# EXCERPT:
And if you know anything about China, you also know that the PRC government's campaign of repression is not unique to Xinjiang. In part, that's because the CCP first installed the region's party secretary, Chen Quanguo - and I want you to remember that name, Chen Quanguo - in Tibet, where he tested out a massive grid of physical and technological surveillance - cameras, police stations, databases, police and security forces. Life in Tibet, including religious life, was forever transformed. Considered a success, Chen took his playbook to Xinjiang, amplifying his tactics on an unfathomable scale. Earlier this week, The Economist magazine noted the parallels between Tibet and Xinjiang and Chen's role in replicating repression.

My fear - and I think of the Hudson Institute as well - is that these sorts of replications of repression are going to continue and increase around the world. They need to be stopped now. And so the document's strength - what we know about these abuses and this administration's ongoing resolve is to respond to them. Importantly, we continue to promote accountability for those who commit human rights abuses around the world. That is why the Department of State has previously designated China as a country of particular concern - under the International Religious Freedom Act of 1998 - for engaging in or tolerating particularly severe violations of religious freedom. As we all know, such religious freedom violations are hardly the only human right abuse that the PRC government is perpetrating in Xinjiang and elsewhere. But when a country doesn't respect the right to freely practice one's faith and belief and everything that that entails, we often see other rights significantly imperiled. These include the freedom of association, assembly, speech and the freedom of movement. In addition to the country of particular concern designation that is specific to religious freedom violations, we've seen a multifaceted U.S. response.

# WHAT THIS EXERCISE ASKS:
[a] From the excerpt on Xinjiang, list the other rights it says are often significantly imperiled when a country does not respect freedom of faith and belief.
[b] Reproduce the excerpt on Xinjiang verbatim from "And if you know" to "in replicating repression.".

# RAW DATA:

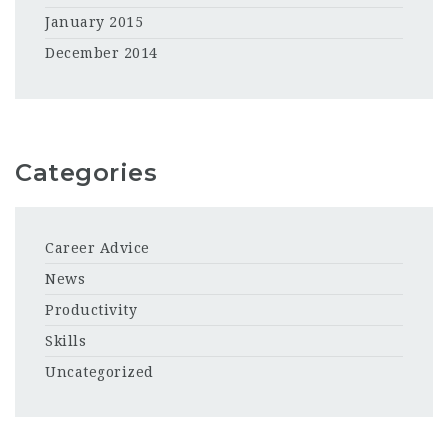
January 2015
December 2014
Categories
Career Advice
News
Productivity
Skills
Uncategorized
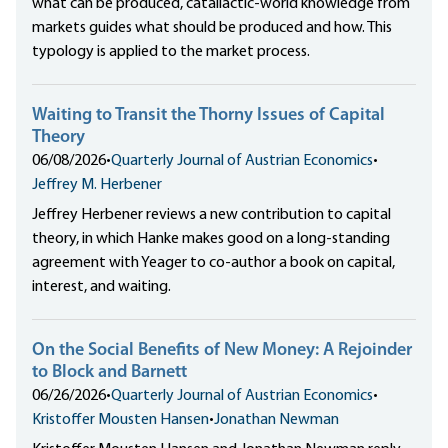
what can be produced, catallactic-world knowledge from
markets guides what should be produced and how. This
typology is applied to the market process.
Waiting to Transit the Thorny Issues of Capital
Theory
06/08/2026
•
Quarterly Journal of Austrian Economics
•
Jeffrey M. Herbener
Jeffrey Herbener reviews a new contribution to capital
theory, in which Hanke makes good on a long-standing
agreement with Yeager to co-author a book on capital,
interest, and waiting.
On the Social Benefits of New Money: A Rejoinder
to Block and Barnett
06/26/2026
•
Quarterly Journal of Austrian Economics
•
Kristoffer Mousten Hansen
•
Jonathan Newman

# RESPONSES BY TASK:
[a]
- Freedom of association
- Freedom of assembly
- Freedom of speech
- Freedom of movement

[b]
And if you know anything about China, you also know that the PRC government's campaign of repression is not unique to Xinjiang. In part, that's because the CCP first installed the region's party secretary, Chen Quanguo - and I want you to remember that name, Chen Quanguo - in Tibet, where he tested out a massive grid of physical and technological surveillance - cameras, police stations, databases, police and security forces. Life in Tibet, including religious life, was forever transformed. Considered a success, Chen took his playbook to Xinjiang, amplifying his tactics on an unfathomable scale. Earlier this week, The Economist magazine noted the parallels between Tibet and Xinjiang and Chen's role in replicating repression.